As to the financial aspect of the matter, surely it is in the public interest that judges, if they do retain their faculties, should be allowed to function for as long a period as possible. Otherwise, they will be placed on the pension list and new men will be introduced at the salaries which they were receiving. In that way, the State will be paying considerably more than it would have to pay if the judges were continued in office as long as they were capable of administering justice properly. I do not desire to go over any of the other grounds of argument, but, as a member of the Committee, I would ask the House to pass this Bill.

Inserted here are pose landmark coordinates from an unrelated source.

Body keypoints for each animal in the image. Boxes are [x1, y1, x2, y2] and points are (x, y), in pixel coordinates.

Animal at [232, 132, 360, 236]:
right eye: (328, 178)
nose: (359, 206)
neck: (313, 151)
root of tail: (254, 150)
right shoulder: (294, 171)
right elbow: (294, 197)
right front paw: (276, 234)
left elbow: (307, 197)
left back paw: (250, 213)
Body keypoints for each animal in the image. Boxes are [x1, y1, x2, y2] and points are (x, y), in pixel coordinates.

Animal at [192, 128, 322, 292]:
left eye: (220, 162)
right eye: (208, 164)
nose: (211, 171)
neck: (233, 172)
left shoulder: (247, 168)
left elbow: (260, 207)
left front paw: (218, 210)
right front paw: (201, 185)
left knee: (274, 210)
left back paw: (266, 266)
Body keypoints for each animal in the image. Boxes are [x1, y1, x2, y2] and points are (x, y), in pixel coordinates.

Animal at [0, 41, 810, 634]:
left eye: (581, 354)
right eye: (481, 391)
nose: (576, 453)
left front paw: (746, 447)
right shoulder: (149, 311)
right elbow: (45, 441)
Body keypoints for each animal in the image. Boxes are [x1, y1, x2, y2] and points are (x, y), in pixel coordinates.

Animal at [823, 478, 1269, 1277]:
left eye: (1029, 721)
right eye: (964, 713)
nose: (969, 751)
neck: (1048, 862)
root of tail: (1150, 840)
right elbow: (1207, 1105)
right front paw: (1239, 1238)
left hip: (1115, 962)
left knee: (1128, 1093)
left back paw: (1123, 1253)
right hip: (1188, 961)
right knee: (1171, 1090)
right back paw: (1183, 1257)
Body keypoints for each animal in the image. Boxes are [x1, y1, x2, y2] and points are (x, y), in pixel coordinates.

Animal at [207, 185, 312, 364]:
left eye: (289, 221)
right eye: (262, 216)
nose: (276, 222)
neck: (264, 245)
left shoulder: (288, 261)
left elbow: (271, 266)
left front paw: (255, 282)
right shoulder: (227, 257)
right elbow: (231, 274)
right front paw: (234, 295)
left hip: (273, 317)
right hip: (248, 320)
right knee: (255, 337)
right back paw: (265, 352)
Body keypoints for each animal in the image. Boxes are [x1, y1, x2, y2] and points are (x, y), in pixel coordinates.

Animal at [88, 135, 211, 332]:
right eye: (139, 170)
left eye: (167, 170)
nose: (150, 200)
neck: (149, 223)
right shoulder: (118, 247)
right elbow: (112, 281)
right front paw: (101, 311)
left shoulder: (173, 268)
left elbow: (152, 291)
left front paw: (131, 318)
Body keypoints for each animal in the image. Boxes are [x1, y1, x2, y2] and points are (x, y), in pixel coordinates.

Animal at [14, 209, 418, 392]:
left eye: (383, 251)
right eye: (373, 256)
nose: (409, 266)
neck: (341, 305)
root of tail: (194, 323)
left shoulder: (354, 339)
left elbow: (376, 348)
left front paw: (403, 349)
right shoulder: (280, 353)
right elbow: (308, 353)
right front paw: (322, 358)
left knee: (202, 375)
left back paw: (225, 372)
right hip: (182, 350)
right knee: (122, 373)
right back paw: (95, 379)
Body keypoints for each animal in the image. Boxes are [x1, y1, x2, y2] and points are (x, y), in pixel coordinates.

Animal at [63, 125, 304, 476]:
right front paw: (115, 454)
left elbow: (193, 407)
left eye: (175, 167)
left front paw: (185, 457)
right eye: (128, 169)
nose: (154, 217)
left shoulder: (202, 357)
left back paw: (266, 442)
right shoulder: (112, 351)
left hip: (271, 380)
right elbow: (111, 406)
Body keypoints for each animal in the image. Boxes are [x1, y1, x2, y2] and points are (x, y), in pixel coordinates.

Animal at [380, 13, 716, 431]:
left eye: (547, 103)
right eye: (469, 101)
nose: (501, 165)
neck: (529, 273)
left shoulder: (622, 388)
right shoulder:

This Bill raises the age limit, not to 75 but to 72. It will have the effect of enabling a judge who has just retired to be reappointed. It will have that effect in fact, but it is a permanent Bill, and it will enable all other judges as well as that particular judge to retain their positions on the Bench until they are 72. If you are going to raise the age limit to 72, and if, as is generally admitted, a man who has been an excellent judge were to be shut out from the provisions of the Bill by a couple of weeks or a couple of months, I think it would be hard luck.

The general question of an age limit of 75, I suppose, we will discuss later. I think that 72 is as high as we could reasonably go. Although some judges carry on their functions with unimpaired ability until they reach 75, as other individuals do, still there are some men who are not physically fit to do the work of a judge at that age. The work of a judge is long and hard work to a man of 70 or 72, if he does it properly. It has been suggested that we can always remove a judge if he is not competent. That is impossible. We can only remove a judge for misconduct, which really means that he must have done something professionally wrong or shown himself not to be a straight man. But who is to decide whether a judge is good or bad, whether his decisions are right or wrong? It would be impossible for any Department to consider seriously the position of a judge and to say: "We remove such-and-such a judge because we do not like his decision in such-and-such a case." That could not be done.

Question—"That the Bill be read a Second Time"—put and agreed to.
Committee Stage fixed for to-morrow (Thursday).

There is no detail in this Bill, and I do not suppose there will be any amendment. I should like if the Seanad would take all the stages to-morrow.


That could not be done under our Standing Orders.